With 10 days off, legislators are back home in their districts for some time to reconnect and recharge. House Tax Committee Chair Greg Davids has other plans.
"I'm taking the spreadsheets with me over Easter break," said Davids, R-Preston. "I'll be spending a lot time on this Easter vacation not being on vacation."
In trying to piece together a tax bill that meets the House Republican goal, Davids is paring down a stack of proposals that already top $9 billion.
House Republicans haven't specified which taxes they plan to cut. But a big share of their proposals, including the session's first bill, are aimed at helping businesses. Davids said his strategy is to touch as many taxes as possible.
"I don't have it drafted up yet," he said. "But I can see starting to phase certain things out so you can do more things, rather than just one or two big things, whether it be the estate tax, whether it be not taxing Social Security, whether it be veteran benefits, the child care tax credit that the governor is supporting."

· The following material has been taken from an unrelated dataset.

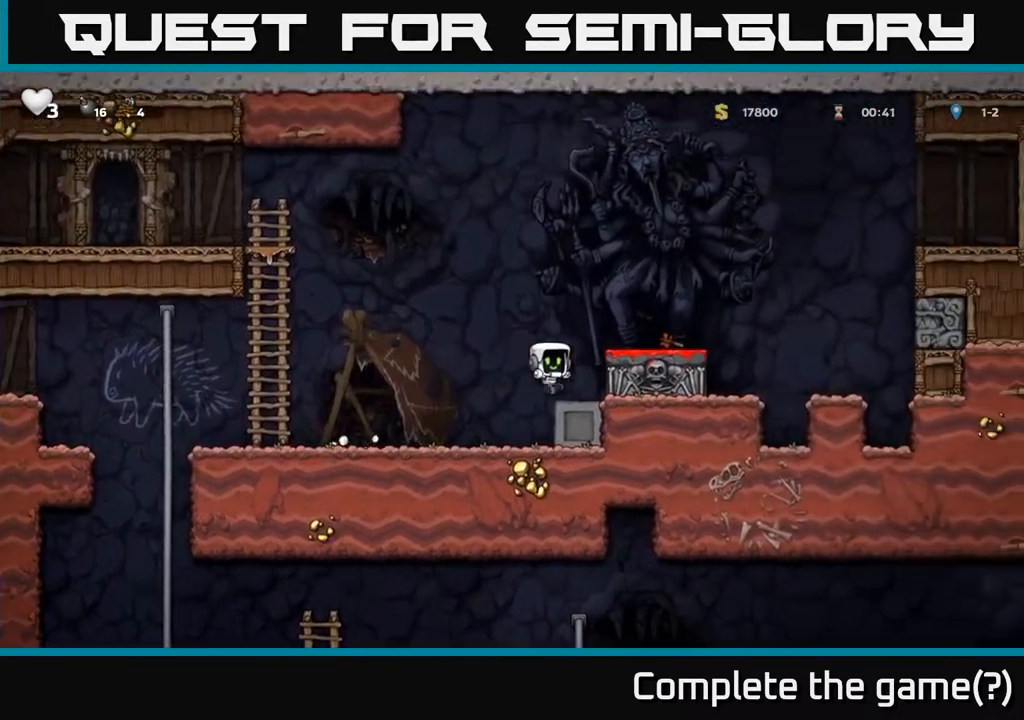
{"buttons": ["DPAD_RIGHT"], "left_stick": "center", "right_stick": "center", "events": [[117, "A", "down"], [267, "A", "up"]]}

Davids said his goal is to pass a tax bill that Dayton will sign. That's why he's not trying to repeal the income tax increase on top earners that Dayton signed into law in 2013.
"Why would you go after the governor's premiere legislation when you want a bill signed? That makes no sense to me whatsoever," Davids said. "So, I'd to skip the political part of things and get right to the policy."
But $2 billion in other cuts would send back roughly the same amount of money that Dayton's income tax increase brought in.
Dayton said last week that taking away that much tax revenue would come back to haunt lawmakers.
"The saying goes, those who don't learn the lesson of history are doomed to repeat its mistakes," he said. "It's just setting us up for another fiscal collapse and borrowing from the schools and all the things that we spent the last four years digging Minnesota out of and the growing Minnesota economy has spent getting us out of.
"Now people ... just evidently don't remember or don't care about what happened back then seem to be prepared to do it again."
The tax relief in Dayton's revised budget plan totals $197 million. Most of it is for an expansion of child care tax credits.
Similarly, Senate Democrats announced last week that they're proposing about $225 million in tax cuts. They've said property tax relief and aid to local governments will be part of their plan.
Senate Majority Leader Tom Bakk also cautioned against repeating past mistakes. Bakk, DFL-Cook, said there definitely won't be a replay of the 1999 tax rebate checks that were a signature issue of another governor, Jesse Ventura.
"The Senate is not going to do Jesse-type checks coming out of this session," Bakk said. "I got an email last night from a guy that said 'I'm a Republican.' But he said, 'don't send me $350.' I think most Minnesotans understand that it's better to invest that money in our public infrastructure or in our educational systems when we have some resources, or in our budget reserves."
Bakk said restraint is needed from all sides in the end-of-session negotiations to ensure a sound structural budget for the next Legislature. Lawmakers have until May 18 to finish their work.